John struggles, and succeeds mightily, to describe the Christian community’s experience of the Risen Christ in and among them and to ground that experience in the earthly experience of those who walked with Jesus. To do this he took a hymn to the Logos and added his commentary. Scholars have yet to sort out definitively which is which. (Though some broad agreements exist.) Scholars will also show us how deeply indebted the idea of the pre-existence of the Logos is to the pre-existent Sophia of the Wisdom literature, especially Proverbs 8:22-31. 

What I want to keep your focus on is that, while John wove his Prologue from these elements (and several others) the total of what he created is far greater than the sum of its parts. He does not build his theology of the nature of Christ from these different elements, but he redefines all those elements in light of Who Christ Is. 

And Who Christ Is is summed up in 1:14. “And the Word became flesh and dwelt among us, and we have seen his glory, glory as of the only Son from the Father, full of grace and truth.” Christ did not eschew physical existence (gnosticism), He became flesh. He did not “seem” to take on flesh (docetism) He became flesh. Christ did not just “become human” (John could have said anthropos, but chose sarx) He became flesh, with all it’s weakness and vulnerability. 

It is this Jesus Christ that sets Christians apart from every other religion. He is the reason the world needs the Gospel.

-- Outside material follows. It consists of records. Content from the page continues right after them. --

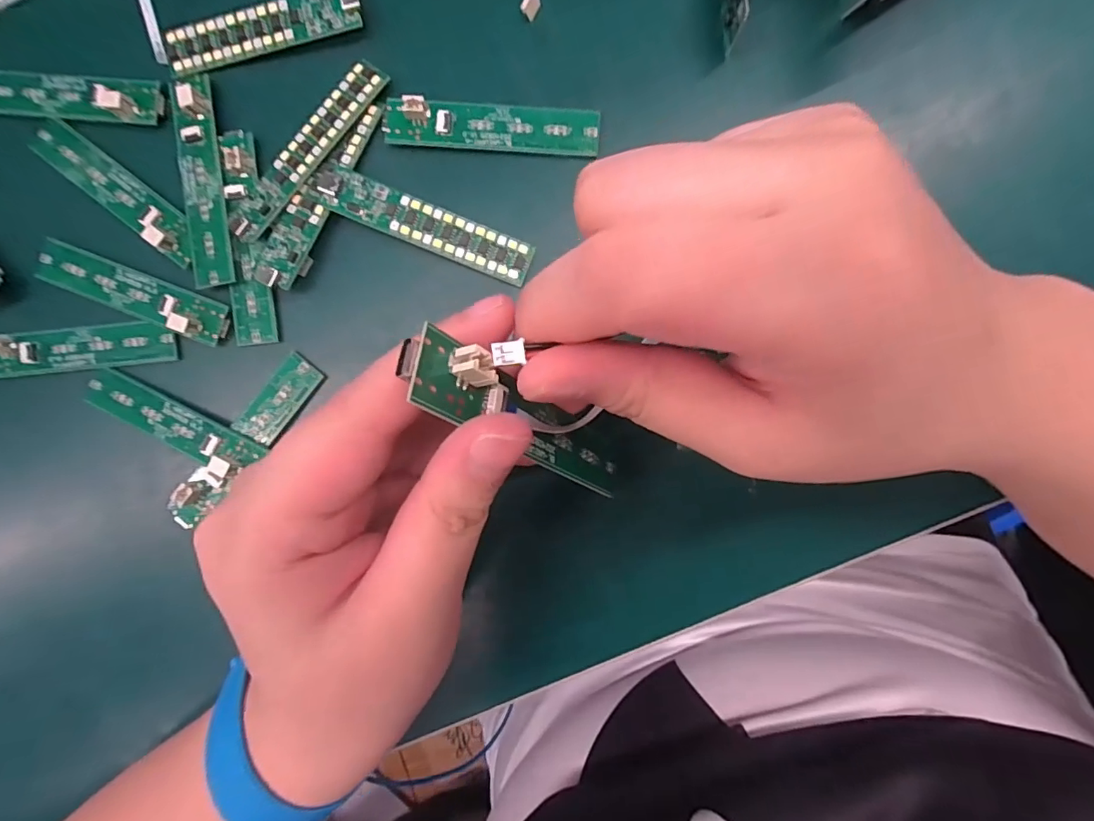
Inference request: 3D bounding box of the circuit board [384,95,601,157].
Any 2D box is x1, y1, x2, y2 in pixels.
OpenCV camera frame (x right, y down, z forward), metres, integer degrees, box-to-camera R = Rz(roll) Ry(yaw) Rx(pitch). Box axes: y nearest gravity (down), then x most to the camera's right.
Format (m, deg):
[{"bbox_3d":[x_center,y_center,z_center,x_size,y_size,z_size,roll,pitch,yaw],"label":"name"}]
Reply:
[{"bbox_3d":[-0.022,-0.110,0.195,0.083,0.006,0.018,4,90,0],"label":"circuit board"}]

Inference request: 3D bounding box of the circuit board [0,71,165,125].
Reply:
[{"bbox_3d":[-0.194,-0.125,0.199,0.079,0.007,0.017,5,92,3],"label":"circuit board"}]

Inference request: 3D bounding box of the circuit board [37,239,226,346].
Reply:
[{"bbox_3d":[-0.167,-0.048,0.200,0.080,0.007,0.018,22,92,3],"label":"circuit board"}]

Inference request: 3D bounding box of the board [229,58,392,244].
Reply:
[{"bbox_3d":[-0.094,-0.101,0.196,0.018,0.005,0.083,39,92,2],"label":"board"}]

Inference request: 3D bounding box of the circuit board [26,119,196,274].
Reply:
[{"bbox_3d":[-0.172,-0.088,0.200,0.079,0.009,0.017,37,92,2],"label":"circuit board"}]

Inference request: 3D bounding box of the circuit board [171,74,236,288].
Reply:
[{"bbox_3d":[-0.137,-0.090,0.196,0.017,0.010,0.081,-6,90,3],"label":"circuit board"}]

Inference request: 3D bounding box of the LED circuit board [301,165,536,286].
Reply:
[{"bbox_3d":[-0.049,-0.073,0.195,0.089,0.006,0.017,22,92,3],"label":"LED circuit board"}]

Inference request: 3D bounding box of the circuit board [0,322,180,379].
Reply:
[{"bbox_3d":[-0.189,-0.025,0.202,0.075,0.008,0.017,-5,90,3],"label":"circuit board"}]

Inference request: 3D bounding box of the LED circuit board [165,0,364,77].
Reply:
[{"bbox_3d":[-0.111,-0.149,0.195,0.080,0.004,0.017,-10,100,6],"label":"LED circuit board"}]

There is much to commend the guidance we find in any other faith if you look closely, but not one of them (that I’m aware of) declares that God’s love for us is so intense that the only way to express it was to become as we are. It is only the enormity of that reality, when it dawns on a human heart, that has the power to transform rather than conform. It changes us, to use Paul’s language, from slaves to sons and sets us free to live according to our God-given natures and not our fears. This Gospel has changed the world, and It will continue to do so until the the earth shall be filled with the Glory of God as the waters cover the sea.